THE number of retail e-commerce transactions taking place through smartphones in Nigeria spiked by 73 per cent within the first quarter of 2016. This is according to e-commerce Q1 report data by performance marketing firm, Criteo which was presented by the Managing Director, Emerging Markets, Dirk Henke while making a presentation at the Mobile West Africa conference held in Lagos recently.
This is a reflection of global mobile commerce trend which has risen by 39 per cent since the last quarter of 2015. The report which shows smartphones becoming the dominant m-commerce device indicates smartphones taking a huge chunk, about 18 per cent in Africa, of e-commerce transactions compared to about 10 per cent share of other mobile devices. The report also highlights mobile versus desktop sales trends in the country with desktop sales dominating e-commerce transactions within weekdays and Saturdays while Sundays share equal transactions rates between mobile and desktops.

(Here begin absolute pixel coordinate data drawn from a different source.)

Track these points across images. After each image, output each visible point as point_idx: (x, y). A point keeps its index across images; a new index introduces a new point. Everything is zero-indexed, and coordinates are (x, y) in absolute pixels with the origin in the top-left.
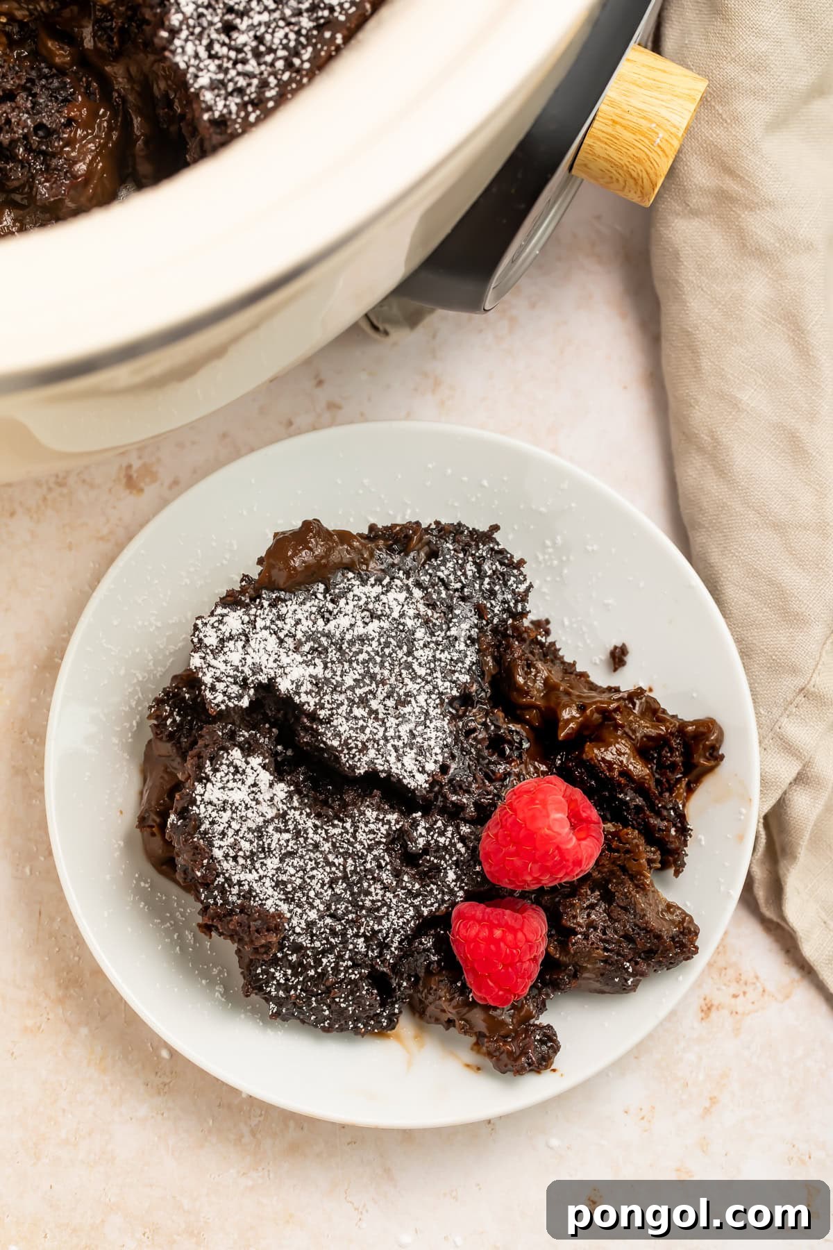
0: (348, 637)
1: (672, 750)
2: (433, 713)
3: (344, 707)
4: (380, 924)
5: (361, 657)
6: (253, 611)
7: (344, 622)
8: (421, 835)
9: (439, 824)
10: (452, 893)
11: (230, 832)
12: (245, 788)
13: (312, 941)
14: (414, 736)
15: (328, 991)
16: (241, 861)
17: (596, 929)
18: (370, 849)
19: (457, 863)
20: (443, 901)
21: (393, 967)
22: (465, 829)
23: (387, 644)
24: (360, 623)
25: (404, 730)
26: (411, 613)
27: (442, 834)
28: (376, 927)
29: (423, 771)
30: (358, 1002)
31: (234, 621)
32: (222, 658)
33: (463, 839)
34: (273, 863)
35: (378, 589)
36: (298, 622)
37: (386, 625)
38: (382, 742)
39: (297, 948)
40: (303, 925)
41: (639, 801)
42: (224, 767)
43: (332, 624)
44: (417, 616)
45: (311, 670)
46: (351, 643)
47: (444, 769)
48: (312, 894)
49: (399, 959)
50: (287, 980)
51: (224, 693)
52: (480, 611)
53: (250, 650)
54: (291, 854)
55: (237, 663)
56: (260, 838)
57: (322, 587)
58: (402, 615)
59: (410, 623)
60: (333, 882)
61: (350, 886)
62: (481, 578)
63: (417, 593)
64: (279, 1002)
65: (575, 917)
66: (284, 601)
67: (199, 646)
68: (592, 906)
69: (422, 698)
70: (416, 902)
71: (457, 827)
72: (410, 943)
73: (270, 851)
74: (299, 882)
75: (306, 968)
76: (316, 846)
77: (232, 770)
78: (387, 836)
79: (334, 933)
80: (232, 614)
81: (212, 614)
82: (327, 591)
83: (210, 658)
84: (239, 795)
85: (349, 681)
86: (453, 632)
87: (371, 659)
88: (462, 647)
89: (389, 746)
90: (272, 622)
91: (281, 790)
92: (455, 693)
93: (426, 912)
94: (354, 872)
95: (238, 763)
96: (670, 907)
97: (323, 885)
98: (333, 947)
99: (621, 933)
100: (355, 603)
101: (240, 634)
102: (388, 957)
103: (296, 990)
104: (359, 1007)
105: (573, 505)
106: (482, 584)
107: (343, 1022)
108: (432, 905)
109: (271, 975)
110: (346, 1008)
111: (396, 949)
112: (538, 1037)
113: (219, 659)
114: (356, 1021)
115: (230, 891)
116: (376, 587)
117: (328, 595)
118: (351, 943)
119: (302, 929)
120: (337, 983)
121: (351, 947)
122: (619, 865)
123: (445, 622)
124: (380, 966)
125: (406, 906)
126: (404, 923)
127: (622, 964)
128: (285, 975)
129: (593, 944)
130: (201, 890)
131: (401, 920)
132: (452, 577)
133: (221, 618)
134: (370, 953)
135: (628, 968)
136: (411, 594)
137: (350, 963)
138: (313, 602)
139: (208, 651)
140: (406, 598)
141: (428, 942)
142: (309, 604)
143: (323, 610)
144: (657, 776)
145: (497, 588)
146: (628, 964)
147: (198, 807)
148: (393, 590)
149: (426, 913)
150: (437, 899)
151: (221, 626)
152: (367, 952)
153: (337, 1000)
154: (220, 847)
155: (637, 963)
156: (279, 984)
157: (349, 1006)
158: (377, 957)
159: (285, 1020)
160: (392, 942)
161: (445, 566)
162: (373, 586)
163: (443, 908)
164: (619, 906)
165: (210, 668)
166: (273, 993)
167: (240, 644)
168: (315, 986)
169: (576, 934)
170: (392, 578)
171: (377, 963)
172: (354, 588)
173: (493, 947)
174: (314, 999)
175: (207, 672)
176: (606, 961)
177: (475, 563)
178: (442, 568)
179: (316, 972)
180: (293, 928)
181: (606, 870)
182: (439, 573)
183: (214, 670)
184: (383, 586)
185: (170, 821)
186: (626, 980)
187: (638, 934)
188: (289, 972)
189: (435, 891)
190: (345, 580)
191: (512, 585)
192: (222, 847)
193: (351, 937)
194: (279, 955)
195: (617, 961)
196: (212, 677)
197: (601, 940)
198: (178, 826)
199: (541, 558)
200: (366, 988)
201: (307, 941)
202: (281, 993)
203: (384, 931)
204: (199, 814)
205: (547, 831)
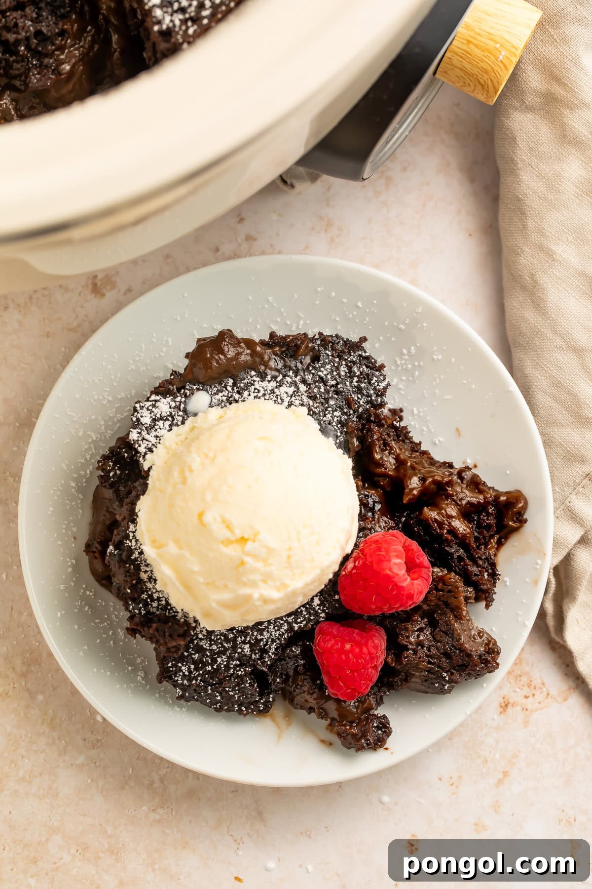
1: (488, 514)
4: (262, 634)
6: (178, 399)
10: (316, 614)
13: (211, 645)
15: (220, 683)
17: (423, 647)
19: (321, 592)
20: (310, 620)
21: (270, 667)
26: (297, 403)
28: (259, 637)
30: (242, 691)
31: (164, 406)
32: (153, 433)
35: (273, 384)
39: (200, 649)
40: (205, 633)
41: (461, 552)
44: (302, 405)
49: (275, 662)
50: (190, 672)
52: (349, 402)
57: (231, 382)
58: (291, 404)
62: (351, 377)
63: (303, 388)
64: (184, 688)
65: (408, 637)
67: (138, 424)
68: (421, 630)
70: (290, 620)
72: (283, 652)
75: (205, 664)
79: (227, 640)
80: (163, 400)
82: (234, 384)
83: (144, 433)
86: (328, 418)
93: (296, 627)
96: (480, 633)
98: (226, 650)
99: (442, 651)
100: (256, 394)
101: (168, 416)
102: (267, 660)
103: (197, 681)
104: (243, 695)
105: (425, 324)
106: (351, 382)
107: (230, 705)
108: (301, 622)
109: (178, 667)
110: (233, 696)
111: (273, 654)
112: (375, 725)
113: (151, 434)
114: (240, 705)
115: (152, 605)
116: (272, 383)
117: (235, 388)
118: (240, 648)
119: (204, 635)
120: (227, 676)
121: (239, 650)
122: (443, 601)
123: (323, 410)
124: (260, 665)
125: (282, 622)
126: (279, 635)
127: (441, 674)
128: (189, 668)
129: (420, 658)
130: (130, 603)
131: (278, 632)
132: (329, 376)
133: (154, 403)
134: (253, 656)
135: (445, 677)
136: (298, 388)
137: (238, 662)
138: (224, 393)
139: (144, 428)
140: (294, 391)
141: (297, 650)
142: (220, 394)
143: (231, 399)
144: (476, 534)
145: (363, 385)
146: (445, 674)
147: (131, 541)
148: (284, 385)
149: (296, 628)
150: (305, 618)
151: (154, 409)
152: (251, 655)
153: (227, 689)
154: (146, 572)
155: (452, 674)
156: (184, 675)
157: (236, 694)
158: (258, 659)
159: (187, 700)
160: (270, 648)
161: (324, 367)
162: (269, 381)
163: (309, 625)
164: (440, 630)
165: (144, 441)
166: (180, 682)
167: (168, 423)
168: (212, 678)
169: (408, 650)
170: (284, 376)
171: (258, 664)
172: (255, 383)
173: (343, 657)
174: (209, 687)
175: (141, 444)
176: (429, 671)
177: (347, 365)
178: (322, 369)
179: (212, 668)
180: (197, 635)
181: (433, 604)
182: (320, 373)
183: (147, 443)
184: (277, 382)
185: (109, 550)
186: (444, 686)
187: (454, 652)
188: (192, 667)
189: (304, 612)
190: (249, 377)
191: (374, 384)
192: (147, 571)
193: (240, 643)
194: (186, 654)
195: (437, 671)
196: (145, 448)
197: (428, 656)
198: (115, 555)
199: (399, 362)
200: (249, 681)
201: (207, 645)
202: (185, 682)
203: (265, 640)
204: (132, 546)
205: (388, 572)
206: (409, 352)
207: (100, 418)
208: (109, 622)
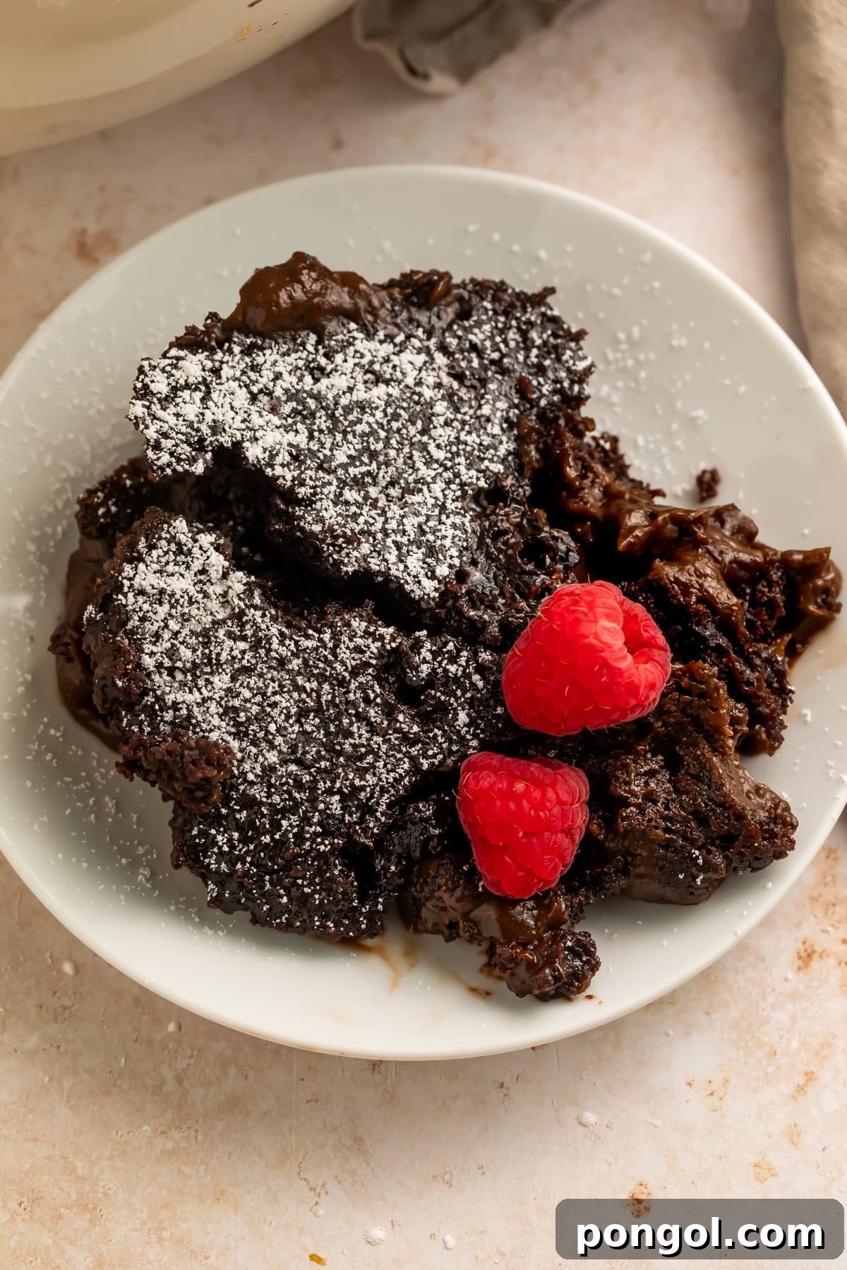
0: (344, 401)
1: (770, 585)
2: (451, 506)
3: (333, 488)
4: (362, 778)
5: (359, 428)
6: (219, 356)
7: (341, 382)
8: (425, 661)
9: (451, 646)
10: (462, 741)
11: (167, 635)
12: (189, 575)
13: (269, 796)
14: (423, 533)
15: (287, 868)
16: (179, 676)
17: (655, 802)
18: (355, 672)
19: (471, 703)
20: (451, 753)
21: (379, 840)
22: (485, 656)
23: (396, 417)
24: (361, 386)
25: (411, 523)
26: (431, 380)
27: (453, 659)
28: (357, 782)
29: (432, 576)
30: (328, 886)
31: (193, 366)
32: (172, 409)
33: (481, 669)
34: (221, 681)
35: (387, 348)
36: (278, 376)
37: (395, 392)
38: (379, 536)
39: (250, 803)
40: (258, 771)
41: (723, 641)
42: (163, 542)
43: (325, 382)
44: (439, 385)
45: (291, 437)
46: (348, 410)
47: (462, 576)
48: (272, 728)
49: (387, 829)
50: (232, 847)
51: (172, 454)
52: (522, 388)
53: (210, 404)
54: (248, 671)
55: (191, 417)
56: (206, 645)
57: (313, 338)
58: (419, 383)
59: (428, 393)
60: (302, 714)
61: (324, 724)
62: (528, 350)
63: (441, 359)
64: (221, 883)
65: (628, 783)
66: (262, 349)
67: (144, 393)
68: (651, 774)
69: (438, 487)
70: (414, 751)
71: (475, 655)
72: (403, 811)
73: (219, 664)
74: (255, 709)
75: (259, 832)
76: (282, 662)
77: (173, 547)
78: (380, 656)
79: (299, 785)
80: (190, 356)
81: (164, 356)
82: (320, 342)
83: (156, 408)
84: (181, 584)
85: (341, 457)
86: (486, 410)
87: (373, 433)
88: (497, 430)
89: (389, 542)
90: (244, 373)
91: (238, 580)
92: (482, 483)
93: (425, 764)
94: (331, 703)
95: (183, 539)
96: (758, 790)
97: (288, 717)
98: (297, 804)
99: (691, 809)
100: (357, 361)
101: (200, 383)
102: (371, 825)
103: (244, 863)
104: (329, 896)
105: (657, 285)
106: (527, 357)
107: (305, 916)
108: (434, 756)
109: (211, 838)
110: (311, 895)
111: (383, 814)
112: (569, 944)
113: (168, 410)
114: (325, 918)
115: (162, 717)
116: (385, 345)
117: (320, 347)
118: (323, 802)
119: (257, 776)
120: (299, 855)
121: (322, 806)
122: (691, 716)
123: (476, 398)
124: (360, 836)
125: (399, 756)
126: (395, 779)
127: (689, 852)
128: (230, 840)
129: (650, 820)
130: (123, 713)
131: (392, 774)
132: (488, 344)
133: (175, 362)
134: (347, 817)
135: (697, 858)
136: (433, 359)
137: (319, 829)
138: (300, 354)
139: (155, 400)
140: (425, 362)
141: (426, 809)
142: (294, 356)
143: (312, 365)
144: (749, 616)
145: (547, 363)
146: (697, 852)
147: (125, 595)
148: (408, 351)
149: (425, 767)
150: (441, 748)
151: (174, 372)
152: (343, 815)
153: (300, 882)
154: (152, 654)
155: (709, 852)
156: (221, 853)
157: (315, 892)
158: (356, 823)
159: (228, 911)
160: (378, 804)
161: (480, 328)
162: (381, 342)
163: (449, 762)
164: (688, 773)
165: (155, 421)
166: (213, 867)
167: (198, 396)
168: (272, 859)
169: (629, 805)
170: (408, 337)
171: (356, 831)
172: (356, 342)
173: (512, 806)
174: (267, 877)
175: (150, 424)
176: (667, 845)
177: (519, 328)
178: (476, 331)
179: (273, 839)
180: (244, 774)
181: (672, 720)
182: (471, 337)
183: (161, 423)
184: (395, 345)
185: (86, 615)
186: (695, 878)
187: (713, 810)
188: (236, 835)
189: (439, 738)
190: (345, 332)
191: (567, 362)
192: (155, 654)
193: (323, 793)
194: (224, 811)
195: (682, 846)
196: (157, 432)
197: (665, 818)
198: (97, 622)
199: (611, 356)
200: (339, 868)
201: (262, 794)
202: (223, 866)
203: (368, 789)
204: (126, 606)
205: (592, 640)
206: (629, 336)
207: (82, 438)
208: (88, 784)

This is in contrast to South Africa’s mobile commerce trends where mobile dominates all weekend transactions. The report also noted that on weekdays, desktop usages specifically spikes during office hours with clicks averaging 1200 per cent and clicks through mobile barely rising above 100 per cent. However, on weekends, desktops and mobile usage are similar with clicks averaging 250 per cent across the devices. Another important highlight of the survey is the inability of payday weeks to influence e-commerce sales.
Except for significant sales rise during the Black Friday sales in Q4, 2015 which coincided with the paydays, transactions within the other paydays and within the first quarter of 2016 remained basically flat. However, Henke noted in his presentation that despite the impressive statistics and growth trends, everything is not perfect yet, because while 86 per cent of retailers claim they already have a mobile optimised website, only 13 per cent of consumers rate their shopping experience as ‘very good’ on smartphones.
The report, however, shows Nigeria’s mobile conversion rates steadily growing with Android smartphone averaging 1.8 per cent conversion rates, iPhone and iPad, 2.9 per cent and Android Tablet, at 1.5 per cent conversion rates. Henke noted retailers need to become more strategic in their approach to sales by personalising their marketing across different channels and adopting retargeting strategies to convert more visitors into real buyers.